Was uns Schmerzen über die Angstfreiheit unseres Gegenwartsinnes lehren können

Die ganze Welt ist Fuß. Eine heiße, klopfende, entzündete Welt. Eine der ich entfliehen möchte. Aber auch eine die ungeheuer gegenwärtig ist.

Schmerz ist ein Lehrmeister. Nicht nur einer, der uns die Dankbarkeit für alles, was nicht Schmerz ist, lehren kann. Sondern er ist auch ein Erzähler von Gegenwart. Im alle überstrahlenden „Jetzt!“ des Schmerzes ist – aber einer bestimmten Intensität – kein Raum mehr für Angst. Es ist kein Raum mehr für Befürchtungen, was sein könnte. Das einzig wahrnehmbare ist: mein Körper ist da. Mein Körper ist da und ich die ich meinen Körper wahrnehme bin da. Nichts anderes als: ich bin da. Keine Vergangenheit, keine Zukunft.

Damit lehrt der Schmerz uns eine fundamentale Wahrheit. Er lehrt uns etwas darüber, was außerhalb jeder Sorgen steht. Er lehrt uns etwas über reine Präsenz. Das tut er zugegebener Weise auf die unangenehmsten mögliche Art. Und trotz dessen, trotz Umstands, dass wir nichts möchten als ich ihn zum Verschwinden zu bringen, lehrt er und etwas über Bedeutung. So, wie bei Momenten intensiven Schmerzes nichts anderes Bedeutung hat, so wünsche ich mir auch, das andere Gegenwärtigkeiten für uns  reine , umfassende Bedeutung haben können. Wie gerade, ganz aktuell neben der Aktualität des rot geschwollenen Fußes das Krähen der Hähne. Es wird gerade Morgen, die Dämmerung ist noch nicht da und es kräht von allen Seiten.
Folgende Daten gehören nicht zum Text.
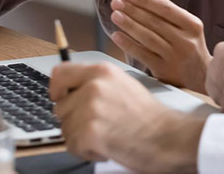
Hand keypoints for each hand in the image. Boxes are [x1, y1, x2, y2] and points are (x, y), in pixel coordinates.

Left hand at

Reine Ankündigung, ein Rausch des Beginnens. Das ist schön und ich wünsche mir, in dieser Schönheit aufgehen zu können wie ich ohne es zu wünschen in der Gegenwart des Schmerzes aufgegangen bin. Nur das Krähen und ich, die Wahrnehmende dieses Krähens und ich, die Chronistin dieser Welt aus Ankündigung. Wenn das da ist, bleibt auch kein Raum für Angst.

So seltsam es ist: aus Schmerzen kann man auch Kraft ziehen. Nicht, dass ich nicht trotzdem, und mit aller Intensität wollte, dass sie aufhören. Aber wenn es durch irgendeine seltsame Gnade gelingt, durch den Schmerz hindurch die reine Bedeutung von „Ich bin da. Ich lebe, fühle und bin da. ” zu spüren, dann kann das Kraft geben. Die Kraft, die wir jetzt brauchen um mit einer höchst ungewissen Situation umzugehen.

Im Moment sind wir da, mit all dem, wie sich gerade die Welt unseren Sinnen mitteilt. Und manchmal ist die Wahrheit darin spürbar: nichts anderes zählt. Nichts anderes vielleicht als das Krähen der Hähne, eine reine Ankündigung.

Eine Welt des Beginnens, auch jetzt.